You need to realize something else. Heroku was never unprofitable while SF owned them (possibly ever). It's just that the millions Heroku was generating was literally peanuts compared to the SF earnings. They needed to scratch an itch and thought they could do it by just buying the tool factor rather than the tool. The fact that they drove the tool company into the ground is of little consequence when you look at the numbers in play.
There are specific people who are directly culpable for the downward spiral of Heroku. Yes-men/women without a single stitch of the vision and drive that created Heroku and it's earlier success.
Heroku died in my arms years ago. It's all very sad.
I've not found the time to write up the entirety of my experience unfortunately, but I did move a bunch of stuff off Heroku over the past couple of years and directly onto AWS. It was a very piecemeal approach which had the double benefit of being low/no impact to end users while also letting me do it at my leisure. My general approach was:
* Import my current Heroku config into Terraform resources so I can co-ordinate changes across multiple platforms as a single atomic change.
* Embrace a strangler pattern (https://www.redhat.com/architect/pros-and-cons-strangler-arc...). I used Cloudfront, but you could put any CDN in front.
* My databases + workers were a large part of my Heroku bill, and I had a very spikey usage profile (potentially days with near zero usage, with brief peaks), so I used it as an opportunity to refactor towards a serverless infrastructure (https://glenngillen.com/safely_migrating_from_heroku_aws_ser...). This was entirely superfluous to the migration though. If I'd not taken that approach the alternate would have been to provision and RDS Postgres instance, add the required IAM profiles to my Heroku app. Work out how/when to schedule a window to cutover to RDS being the primary DB. Update the DATABASE_URL accordingly. Again, doing all of this via Terraform to make it happen. But doing it in small incremental steps where possible (i.e., adding the IAM profiles to the app first). Once cut-over, take a final snapshot of the Heroku Postgres database and then shut it down.
* Updating the code on my workers to be idempotent.
* Make sure config vars are imported to Terraform and are sync'd to the various places they need to be (probably just the Heroku app for now).
* Have the workers run inside containers on AWS (doing them just one worker at a time), exposing the required config vars for them to work. Let the Heroku + AWS workers both process the work for a period of time, hence the need for being idempotent. Once I'm confident the AWS ones work as intended, shut down the Heroku workers. * Picking off individual paths/API endpoints to serve from AWS. In my case I also migrated all of this to API gateway + lambda. An ALB with EC2/ECS would have also been an alternative. Add a new path based route to your CDN (e.g., /v2/the-existing-path) and have it's origin point to your non-Heroku service. Test it. Once it works, update the existing path that users are using to now go to the new origin. It means if you discover some issue you can quickly update the routing to have Heroku resume serving that route. Once you're confident, rinse and repeat the next path. Continue through until all traffic is ultimately served by the new host.

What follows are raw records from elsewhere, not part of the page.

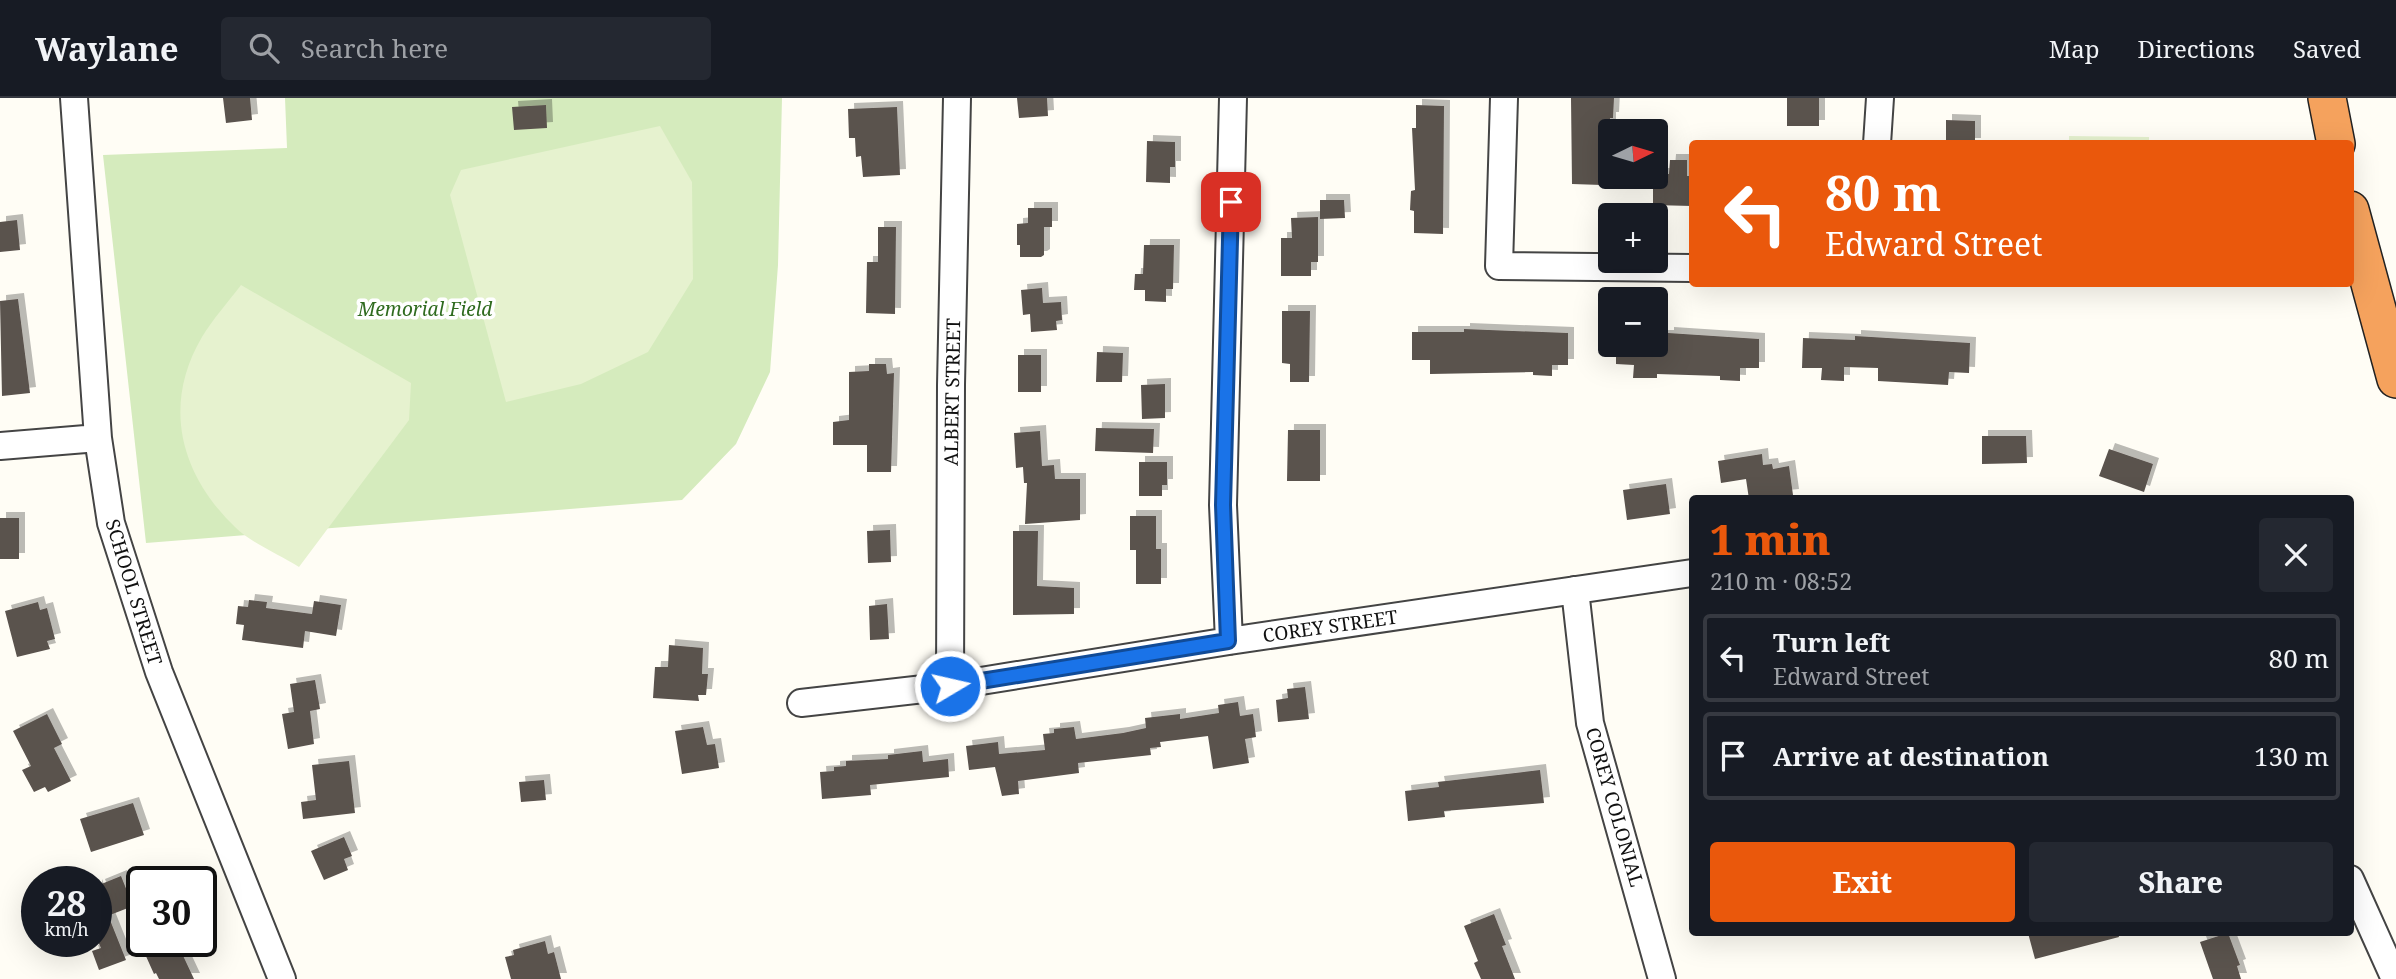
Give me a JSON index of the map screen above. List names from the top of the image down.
{
  "streets": {
    "street": [
      "ALBERT STREET",
      "SCHOOL STREET",
      "COREY STREET",
      "COREY COLONIAL"
    ]
  },
  "crossings": [
    ["ALBERT STREET", "COREY STREET"],
    ["COREY STREET", "COREY COLONIAL"]
  ],
  "parks": ["Memorial Field"],
  "north": "right",
  "page": {
    "header": "Waylane",
    "search": "Search here",
    "nav": ["Map", "Directions", "Saved"],
    "map_buttons": ["+", "−"],
    "turn": ["80 m", "Edward Street"],
    "heading": ["1 min", "210 m · 08:52"],
    "list": [
      {
        "name": "Turn left",
        "note": "Edward Street",
        "value": "80 m"
      },
      {
        "name": "Arrive at destination",
        "value": "130 m"
      }
    ],
    "buttons": ["Exit", "Share"],
    "speed": "28 km/h",
    "limit": "30"
  }
}
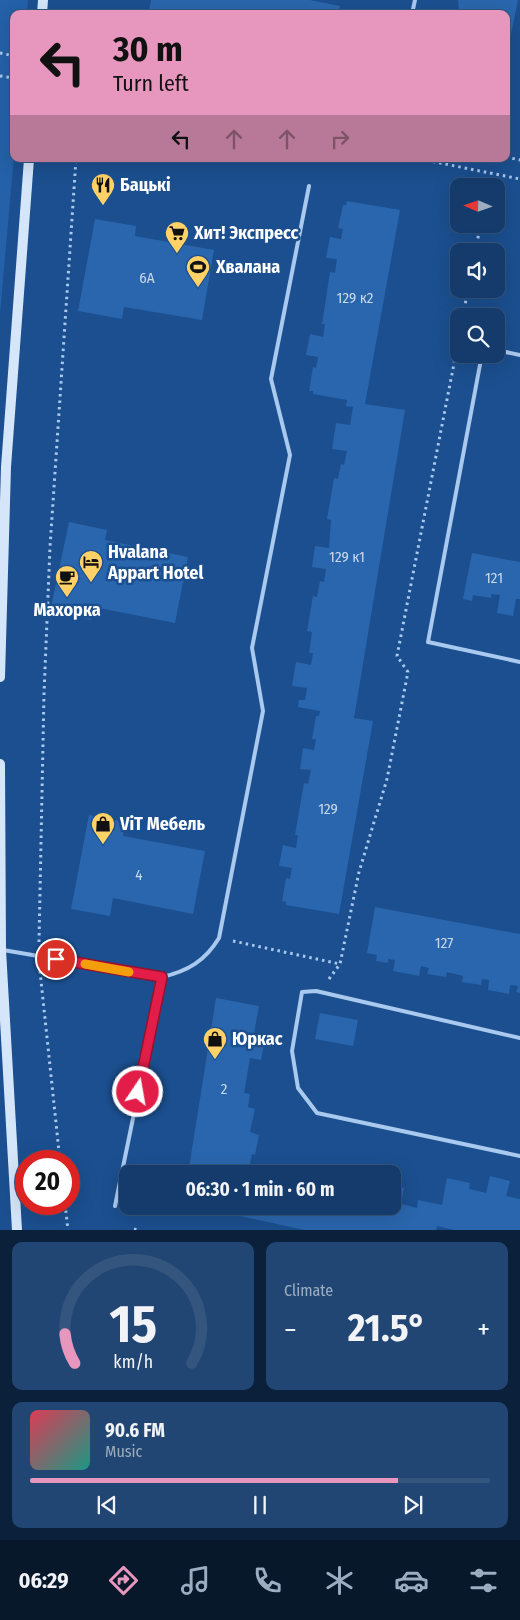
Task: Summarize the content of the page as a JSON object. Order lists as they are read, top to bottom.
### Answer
{
  "places": {
    "restaurant": ["Бацькі"],
    "supermarket": ["Хит! Экспресс"],
    "sports": ["Хвалана"],
    "hotel": ["Hvalana Appart Hotel"],
    "cafe": ["Махорка"],
    "shop": ["ViT Мебель", "Юркас"]
  },
  "house_numbers": [
    "6А",
    "129 к2",
    "129 к1",
    "121",
    "129",
    "4",
    "127",
    "2"
  ],
  "north": "left",
  "page": {
    "turn": ["30 m", "Turn left"],
    "limit": "20",
    "trip": "06:30 · 1 min · 60 m",
    "tile": "Climate",
    "heat": ["−", "21.5°", "+"],
    "song": ["90.6 FM", "Music"],
    "tabs": "06:29",
    "gauge": ["15", "km/h"]
  }
}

* If there's nothing left then scale down the remaining processes on Heroku.
I've gone an all-in AWS approach, but the same general principle could apply to whatever platform you want to run on. I think the biggest thing people I've spoken to in the past about this overlook is that you don't have to make some big wholesale switch. There's ways to derisk it and take an incremental approach to migrating. Which also drastically reduces the cost of making the wrong decision. If you can run just one route through AWS/Fly/DigitialOcean/whatever then you can get a sense for whether it will _actually_ work for your needs, and quickly roll back if you change your mind.